DEBUG --- com.amazonaws.request : Sending Request: POST https://sqs.eu-west-1.amazonaws.com / Parameters: (Action: GetQueueUrl, Version: 2012-11-05, QueueName: xxxxxxxxxxxxx, ) Headers: (User-Agent: aws-sdk-java/1.9.3 Linux/3.14.35-28.38.amzn1.x86_64 Java_HotSpot(TM)_64-Bit_Server_VM/25.45-b02/1.8.0_45 AmazonSQSBufferedAsyncClient/1.9.3, )

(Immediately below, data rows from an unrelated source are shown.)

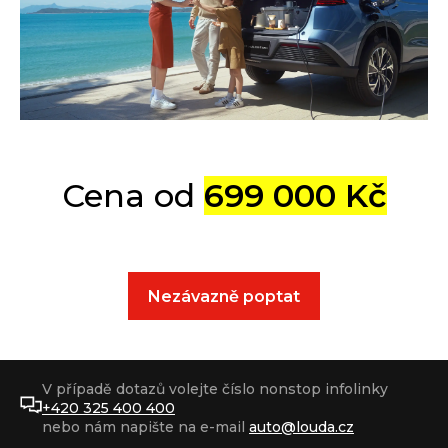
Cena od
699 000 Kč
Nezávazně poptat
V případě dotazů volejte číslo nonstop infolinky
+420 325 400 400
nebo nám napište na e-mail
auto@louda.cz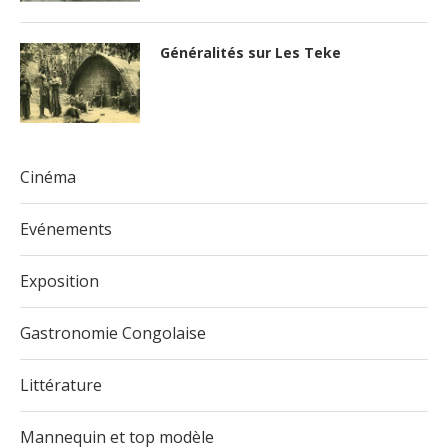
Généralités sur Les Teke
Cinéma
Evénements
Exposition
Gastronomie Congolaise
Littérature
Mannequin et top modèle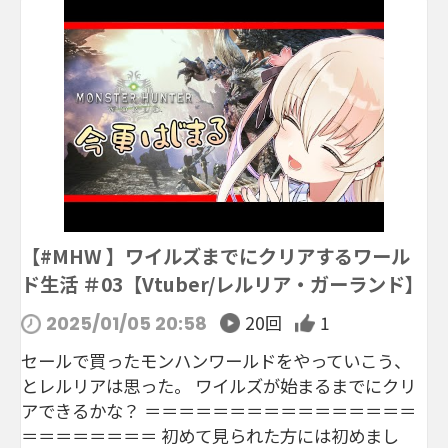
【#MHW 】ワイルズまでにクリアするワール
ド生活 ＃03【Vtuber/レルリア・ガーランド】
20回
1
2025/01/05 20:58
セールで買ったモンハンワールドをやっていこう、
とレルリアは思った。 ワイルズが始まるまでにクリ
アできるかな？ ＝＝＝＝＝＝＝＝＝＝＝＝＝＝＝＝
＝＝＝＝＝＝＝＝ 初めて見られた方には初めまし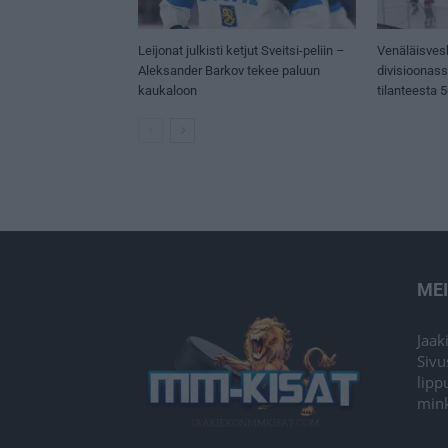
Leijonat julkisti ketjut Sveitsi-peliin –
Venäläisves
Aleksander Barkov tekee paluun
divisioonas
kaukaloon
tilanteesta 
ME
Jaak
Sivu
lipp
mink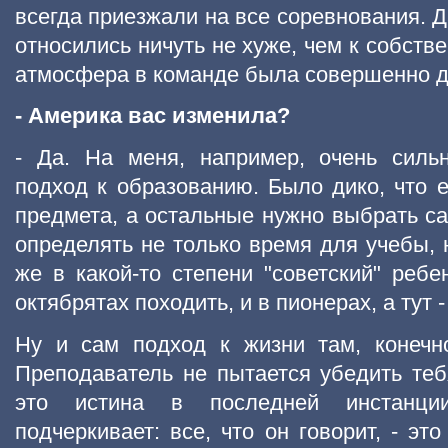
всегда приезжали на все соревнования. Д
относились ничуть не хуже, чем к собств
атмосфера в команде была совершенно 
- Америка вас изменила?
- Да. На меня, например, очень силь
подход к образованию. Было дико, что е
предмета, а остальные нужно выбрать с
определять не только время для учебы, 
же в какой-то степени "советский" ребе
октябрятах походить, и в пионерах, а тут 
Ну и сам подход к жизни там, конечно
Преподаватель не пытается убедить тебя
это истина в последней инстанции
подчеркивает: все, что он говорит, - эт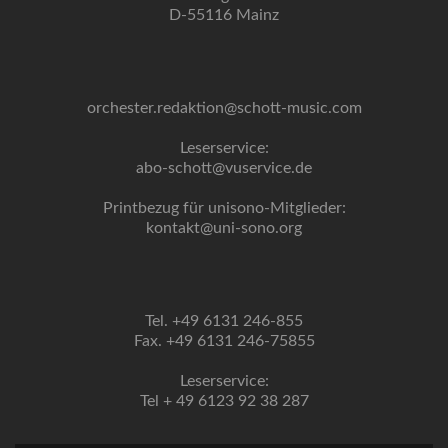
D-55116 Mainz
orchester.redaktion@schott-music.com
Leserservice:
abo-schott@vuservice.de
Printbezug für unisono-Mitglieder:
kontakt@uni-sono.org
Tel. +49 6131 246-855
Fax. +49 6131 246-75855
Leserservice:
Tel + 49 6123 92 38 287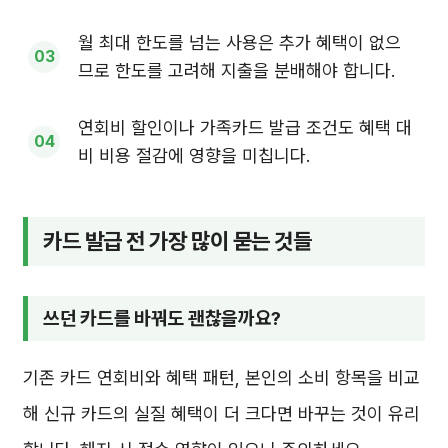
월 최대 한도를 넘는 사용은 추가 혜택이 없으
므로 한도를 고려해 지출을 분배해야 합니다.
연회비 할인이나 가족카드 발급 조건도 혜택 대
비 비용 절감에 영향을 미칩니다.
카드 발급 전 가장 많이 묻는 것들
쓰던 카드를 바꿔도 괜찮을까요?
기존 카드 연회비와 혜택 패턴, 본인의 소비 항목을 비교
해 신규 카드의 실질 혜택이 더 크다면 바꾸는 것이 유리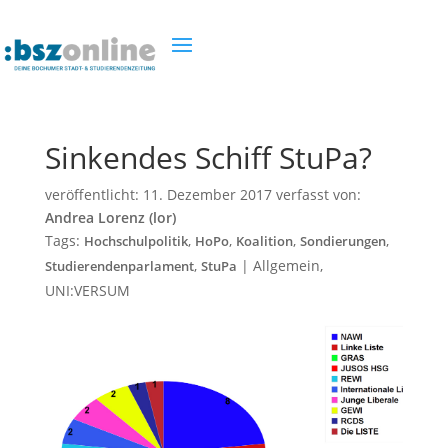
Sinkendes Schiff StuPa?
veröffentlicht:
11. Dezember 2017
verfasst von:
Andrea Lorenz (lor)
Tags:
,
,
,
,
Hochschulpolitik
HoPo
Koalition
Sondierungen
,
|
Allgemein
,
Studierendenparlament
StuPa
UNI:VERSUM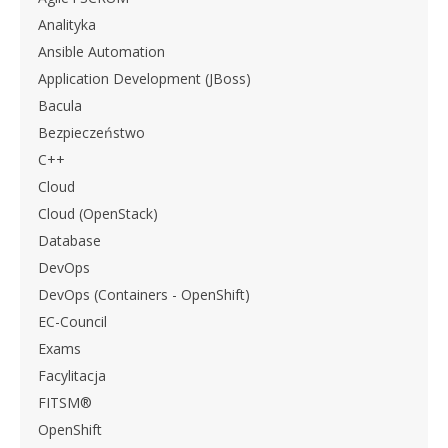
Analityka
Ansible Automation
Application Development (JBoss)
Bacula
Bezpieczeństwo
C++
Cloud
Cloud (OpenStack)
Database
DevOps
DevOps (Containers - OpenShift)
EC-Council
Exams
Facylitacja
FITSM®
OpenShift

Anybody has any idea what am I missing or at least any hints how to further debug this?
EDIT: After going through spring-cloud-aws code a bit, I've kinda moved forward. Configuration file application.properties bundled with jar had some text value for accessKey and secretKey. My customized application.properties haven't got those properties and that probably caused spring to use values in bundled file as defaults. I've included them with empty values, which changed the exception to com.amazonaws.AmazonClientException: Unable to load AWS credentials from any provider in the chain. It appears that AWS SDK is configured with DefaultProviderChain, yet it still fails to pick up instance profile credentials.
The solution to this problem comes from two distinct facts.
Instance profile credentials are going to be used only and only if application.properties has instanceProfile property set to true and accessKey set to null (ContextCredentialsAutoConfiguration).
Even if you will provide your custom application.properties file, Spring is going to read application.properties file bundled with app jar (if it does exist). If that's the case, properties from both files will sum up to create an execution enviroment. I suspect that bundled file is parsed first, then custom second, overriding any property present in bundled file.
In my case, bundled application.properties had accessKey and secretKey placeholders (with phony values) which were filled out by developer whenever he wanted some testing outside of EC2 enviroment. That made accessKey not null and therefore, excluded instance profile path. I just removed the application.properties file from jar and that solved the problem.
cloud:
aws:
credentials:
accessKey:
secretKey:
instanceProfile: true
useDefaultAwsCredentialsChain: true
This would do the trick, if you were using the latest (2.X.X) Spring AWS Cloud.